— TASK —
If a line below contains the word "fixed", count it; give only the total.

BEGIN AVAILABLE RECORDS

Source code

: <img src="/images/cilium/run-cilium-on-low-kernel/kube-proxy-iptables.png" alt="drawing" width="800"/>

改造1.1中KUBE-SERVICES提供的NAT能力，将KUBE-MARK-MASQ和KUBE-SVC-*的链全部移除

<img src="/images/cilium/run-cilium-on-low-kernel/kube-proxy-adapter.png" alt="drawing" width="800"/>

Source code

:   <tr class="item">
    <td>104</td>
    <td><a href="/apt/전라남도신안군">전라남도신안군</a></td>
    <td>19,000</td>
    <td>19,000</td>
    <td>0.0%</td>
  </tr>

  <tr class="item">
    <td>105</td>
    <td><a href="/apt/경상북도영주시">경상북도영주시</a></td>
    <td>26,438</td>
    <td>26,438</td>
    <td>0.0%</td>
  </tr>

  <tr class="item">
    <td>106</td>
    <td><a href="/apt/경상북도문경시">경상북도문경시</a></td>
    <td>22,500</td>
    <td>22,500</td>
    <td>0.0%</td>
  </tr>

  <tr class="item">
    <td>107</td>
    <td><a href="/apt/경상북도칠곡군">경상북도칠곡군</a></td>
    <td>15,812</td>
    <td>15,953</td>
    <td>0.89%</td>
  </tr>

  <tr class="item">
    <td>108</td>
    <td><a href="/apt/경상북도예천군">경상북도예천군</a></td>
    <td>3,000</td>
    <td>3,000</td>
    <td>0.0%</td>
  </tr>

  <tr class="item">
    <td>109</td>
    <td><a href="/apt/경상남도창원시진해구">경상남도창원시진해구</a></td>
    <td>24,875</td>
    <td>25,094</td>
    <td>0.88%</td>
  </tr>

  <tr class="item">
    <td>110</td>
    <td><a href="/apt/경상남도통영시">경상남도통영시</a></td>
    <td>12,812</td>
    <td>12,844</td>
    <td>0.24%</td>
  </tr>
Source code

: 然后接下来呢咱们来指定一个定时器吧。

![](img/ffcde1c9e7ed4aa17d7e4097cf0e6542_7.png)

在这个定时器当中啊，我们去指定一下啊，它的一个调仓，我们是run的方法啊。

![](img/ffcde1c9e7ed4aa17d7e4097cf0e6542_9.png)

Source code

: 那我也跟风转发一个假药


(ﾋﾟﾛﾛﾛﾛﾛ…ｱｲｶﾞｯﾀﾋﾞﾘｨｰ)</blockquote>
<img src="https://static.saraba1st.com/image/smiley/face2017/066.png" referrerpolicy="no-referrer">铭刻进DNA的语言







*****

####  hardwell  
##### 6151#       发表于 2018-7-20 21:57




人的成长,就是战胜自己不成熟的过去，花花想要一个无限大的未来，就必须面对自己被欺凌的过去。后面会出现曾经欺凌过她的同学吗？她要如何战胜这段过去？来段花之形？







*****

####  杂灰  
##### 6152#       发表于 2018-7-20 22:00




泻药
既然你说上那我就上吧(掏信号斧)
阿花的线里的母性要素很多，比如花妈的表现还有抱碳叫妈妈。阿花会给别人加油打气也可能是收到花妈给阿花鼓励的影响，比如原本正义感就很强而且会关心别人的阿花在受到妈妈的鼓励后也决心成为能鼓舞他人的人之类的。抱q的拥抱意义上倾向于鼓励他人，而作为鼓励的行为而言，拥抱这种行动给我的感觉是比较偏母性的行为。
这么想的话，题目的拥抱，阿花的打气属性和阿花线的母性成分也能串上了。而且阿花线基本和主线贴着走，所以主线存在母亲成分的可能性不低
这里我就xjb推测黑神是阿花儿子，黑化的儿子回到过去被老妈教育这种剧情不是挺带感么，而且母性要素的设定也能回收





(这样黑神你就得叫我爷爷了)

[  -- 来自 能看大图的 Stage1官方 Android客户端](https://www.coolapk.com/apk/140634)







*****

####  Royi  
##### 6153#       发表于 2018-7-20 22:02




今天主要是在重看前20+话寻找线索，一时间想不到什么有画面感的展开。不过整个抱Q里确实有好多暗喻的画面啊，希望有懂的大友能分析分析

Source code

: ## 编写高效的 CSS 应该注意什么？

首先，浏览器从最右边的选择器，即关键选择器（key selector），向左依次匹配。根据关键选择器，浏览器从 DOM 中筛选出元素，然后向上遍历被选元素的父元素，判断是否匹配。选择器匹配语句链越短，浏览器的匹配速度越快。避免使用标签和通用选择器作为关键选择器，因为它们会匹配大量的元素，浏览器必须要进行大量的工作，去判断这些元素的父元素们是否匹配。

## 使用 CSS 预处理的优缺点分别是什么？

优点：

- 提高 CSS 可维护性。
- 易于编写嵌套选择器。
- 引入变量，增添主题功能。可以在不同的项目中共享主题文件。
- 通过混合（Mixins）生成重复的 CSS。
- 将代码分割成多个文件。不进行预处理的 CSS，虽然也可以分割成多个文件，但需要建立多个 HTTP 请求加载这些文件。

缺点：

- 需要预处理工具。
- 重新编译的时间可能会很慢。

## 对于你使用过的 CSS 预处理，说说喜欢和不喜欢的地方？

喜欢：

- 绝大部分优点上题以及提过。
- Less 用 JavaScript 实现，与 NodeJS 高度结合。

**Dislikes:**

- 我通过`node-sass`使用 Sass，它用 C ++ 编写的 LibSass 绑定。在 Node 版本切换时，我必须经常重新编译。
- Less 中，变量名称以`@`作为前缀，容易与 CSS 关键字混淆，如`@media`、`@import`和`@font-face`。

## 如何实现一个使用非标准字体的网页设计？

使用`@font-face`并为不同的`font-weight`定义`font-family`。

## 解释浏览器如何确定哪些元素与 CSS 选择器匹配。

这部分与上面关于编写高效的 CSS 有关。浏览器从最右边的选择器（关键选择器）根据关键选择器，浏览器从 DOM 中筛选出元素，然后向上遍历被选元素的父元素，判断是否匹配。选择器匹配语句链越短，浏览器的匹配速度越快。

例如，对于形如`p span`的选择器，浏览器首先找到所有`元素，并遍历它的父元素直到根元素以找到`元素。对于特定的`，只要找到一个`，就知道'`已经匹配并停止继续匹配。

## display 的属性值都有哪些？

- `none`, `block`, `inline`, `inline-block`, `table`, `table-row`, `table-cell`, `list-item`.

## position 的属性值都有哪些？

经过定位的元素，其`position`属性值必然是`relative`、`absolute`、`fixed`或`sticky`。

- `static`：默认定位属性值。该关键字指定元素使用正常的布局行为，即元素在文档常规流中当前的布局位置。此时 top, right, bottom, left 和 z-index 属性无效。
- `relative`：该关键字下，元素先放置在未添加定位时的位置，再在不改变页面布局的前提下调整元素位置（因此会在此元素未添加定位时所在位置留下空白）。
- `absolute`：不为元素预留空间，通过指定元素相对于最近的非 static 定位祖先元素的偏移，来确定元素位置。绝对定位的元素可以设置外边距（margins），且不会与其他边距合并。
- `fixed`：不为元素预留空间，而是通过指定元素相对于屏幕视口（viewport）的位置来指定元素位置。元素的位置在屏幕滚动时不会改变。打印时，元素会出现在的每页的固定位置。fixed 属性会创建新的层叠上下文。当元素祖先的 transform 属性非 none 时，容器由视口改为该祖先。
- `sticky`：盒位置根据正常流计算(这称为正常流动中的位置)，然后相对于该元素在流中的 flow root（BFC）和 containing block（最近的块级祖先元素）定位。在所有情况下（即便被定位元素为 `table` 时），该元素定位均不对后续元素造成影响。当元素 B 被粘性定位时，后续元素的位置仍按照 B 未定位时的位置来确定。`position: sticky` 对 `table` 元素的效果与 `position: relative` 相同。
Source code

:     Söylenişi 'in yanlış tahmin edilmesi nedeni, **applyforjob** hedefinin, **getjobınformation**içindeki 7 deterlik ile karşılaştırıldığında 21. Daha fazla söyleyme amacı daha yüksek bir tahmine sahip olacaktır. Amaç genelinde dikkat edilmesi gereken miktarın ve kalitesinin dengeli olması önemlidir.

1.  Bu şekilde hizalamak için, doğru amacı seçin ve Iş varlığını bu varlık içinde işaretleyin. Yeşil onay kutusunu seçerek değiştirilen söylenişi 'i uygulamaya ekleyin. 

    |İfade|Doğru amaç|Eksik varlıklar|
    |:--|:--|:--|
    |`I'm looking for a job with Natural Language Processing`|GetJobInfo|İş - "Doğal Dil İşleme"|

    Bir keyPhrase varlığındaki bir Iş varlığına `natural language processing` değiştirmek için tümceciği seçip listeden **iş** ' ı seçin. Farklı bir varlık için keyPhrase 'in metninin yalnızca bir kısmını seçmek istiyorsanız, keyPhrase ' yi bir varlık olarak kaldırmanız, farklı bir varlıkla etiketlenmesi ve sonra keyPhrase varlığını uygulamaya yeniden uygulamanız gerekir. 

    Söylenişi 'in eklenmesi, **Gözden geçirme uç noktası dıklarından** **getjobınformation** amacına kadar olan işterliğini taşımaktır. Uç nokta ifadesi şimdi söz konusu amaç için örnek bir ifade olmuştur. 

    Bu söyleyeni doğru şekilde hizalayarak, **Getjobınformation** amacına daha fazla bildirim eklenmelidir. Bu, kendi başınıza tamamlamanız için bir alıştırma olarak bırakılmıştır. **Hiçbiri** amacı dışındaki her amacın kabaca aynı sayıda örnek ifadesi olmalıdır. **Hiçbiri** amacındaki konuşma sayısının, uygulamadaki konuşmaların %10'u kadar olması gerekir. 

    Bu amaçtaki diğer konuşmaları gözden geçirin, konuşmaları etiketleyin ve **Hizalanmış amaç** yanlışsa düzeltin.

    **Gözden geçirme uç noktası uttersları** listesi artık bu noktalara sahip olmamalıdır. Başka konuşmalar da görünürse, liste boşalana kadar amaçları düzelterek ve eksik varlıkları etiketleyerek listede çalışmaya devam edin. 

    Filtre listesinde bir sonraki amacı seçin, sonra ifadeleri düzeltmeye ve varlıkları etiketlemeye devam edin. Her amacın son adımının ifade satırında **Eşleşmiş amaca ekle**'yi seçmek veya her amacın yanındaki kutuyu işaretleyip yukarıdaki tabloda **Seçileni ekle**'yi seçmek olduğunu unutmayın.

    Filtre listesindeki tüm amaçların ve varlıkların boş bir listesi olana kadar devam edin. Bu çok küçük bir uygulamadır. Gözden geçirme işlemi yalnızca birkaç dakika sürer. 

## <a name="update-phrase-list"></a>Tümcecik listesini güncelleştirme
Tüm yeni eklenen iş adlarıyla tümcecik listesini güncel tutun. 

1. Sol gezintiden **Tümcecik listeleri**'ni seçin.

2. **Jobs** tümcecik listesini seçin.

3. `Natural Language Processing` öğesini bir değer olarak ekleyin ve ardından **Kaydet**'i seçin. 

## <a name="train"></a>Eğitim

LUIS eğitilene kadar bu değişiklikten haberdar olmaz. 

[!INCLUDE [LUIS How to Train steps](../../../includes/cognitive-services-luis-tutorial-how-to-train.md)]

END AVAILABLE RECORDS

— ANSWER SPACE —
2